# [Record set]

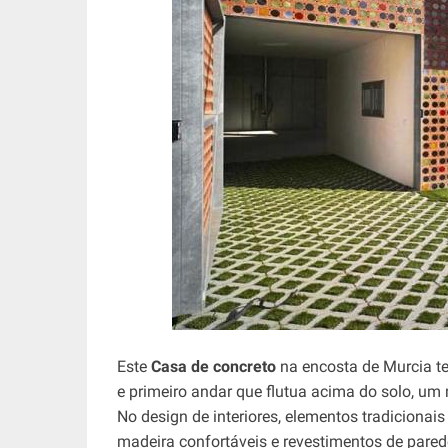
Este
Casa de concreto
na encosta de Murcia te
e primeiro andar que flutua acima do solo, um m
No design de interiores, elementos tradiciona
madeira confortáveis ​​e revestimentos de pa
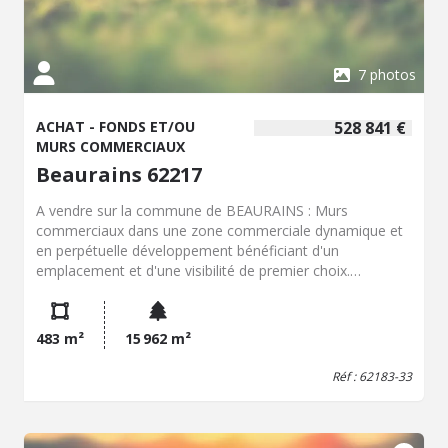
7 photos
ACHAT - FONDS ET/OU
528 841 €
MURS COMMERCIAUX
Beaurains 62217
A vendre sur la commune de BEAURAINS : Murs
commerciaux dans une zone commerciale dynamique et
en perpétuelle développement bénéficiant d'un
emplacement et d'une visibilité de premier choix.
Actuellement loué depuis 2022 : Loyer annuel: 46249
euros HT. Local en parfait état , conforme aux normes
PMR. Parking pour la clientèle. Emplacement stratégique
483 m²
15 962 m²
et de qualité.
Réf : 62183-33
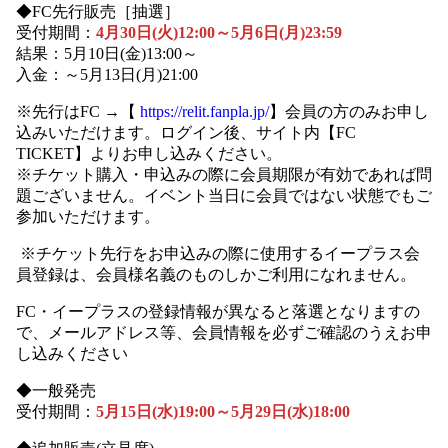
◆FC先行販売［抽選］
受付期間：
4月30日(火)12:00～5月6日(月)23:59
結果：5月10日(金)13:00～
入金：～5月13日(月)21:00
※先行はFC →【
https://relit.fanpla.jp/
】会員の方のみお申し
込みいただけます。ログイン後、サイト内【FC
TICKET】よりお申し込みください。
※チケット購入・申込みの際に会員期限が有効であれば問
題ございません。イベント当日に会員ではない状態でもご
参加いただけます。
※チケット先行をお申込みの際に使用するイープラス会
員登録は、会員様名義のものしかご利用になれません。
FC・イープラスの登録情報が異なると落選となりますの
で、メールアドレス等、会員情報を必ずご確認のうえお申
し込みください
◆一般発売
受付期間：
5月15日(水)19:00～5月29日(水)18:00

# [Directive]
Extract every line of text from the records above, keeping each line word for word and in its original order. Leave out the pictures.

# [Your solution]
Este
Casa de concreto
na encosta de Murcia te
e primeiro andar que flutua acima do solo, um m
No design de interiores, elementos tradiciona
madeira confortáveis ​​e revestimentos de pa
7 photos
ACHAT - FONDS ET/OU
528 841 €
MURS COMMERCIAUX
Beaurains 62217
A vendre sur la commune de BEAURAINS : Murs
commerciaux dans une zone commerciale dynamique et
en perpétuelle développement bénéficiant d'un
emplacement et d'une visibilité de premier choix.
Actuellement loué depuis 2022 : Loyer annuel: 46249
euros HT. Local en parfait état , conforme aux normes
PMR. Parking pour la clientèle. Emplacement stratégique
483 m²
15 962 m²
et de qualité.
Réf : 62183-33
◆FC先行販売［抽選］
受付期間：
4月30日(火)12:00～5月6日(月)23:59
結果：5月10日(金)13:00～
入金：～5月13日(月)21:00
※先行はFC →【
https://relit.fanpla.jp/
】会員の方のみお申し
込みいただけます。ログイン後、サイト内【FC
TICKET】よりお申し込みください。
※チケット購入・申込みの際に会員期限が有効であれば問
題ございません。イベント当日に会員ではない状態でもご
参加いただけます。
※チケット先行をお申込みの際に使用するイープラス会
員登録は、会員様名義のものしかご利用になれません。
FC・イープラスの登録情報が異なると落選となりますの
で、メールアドレス等、会員情報を必ずご確認のうえお申
し込みください
◆一般発売
受付期間：
5月15日(水)19:00～5月29日(水)18:00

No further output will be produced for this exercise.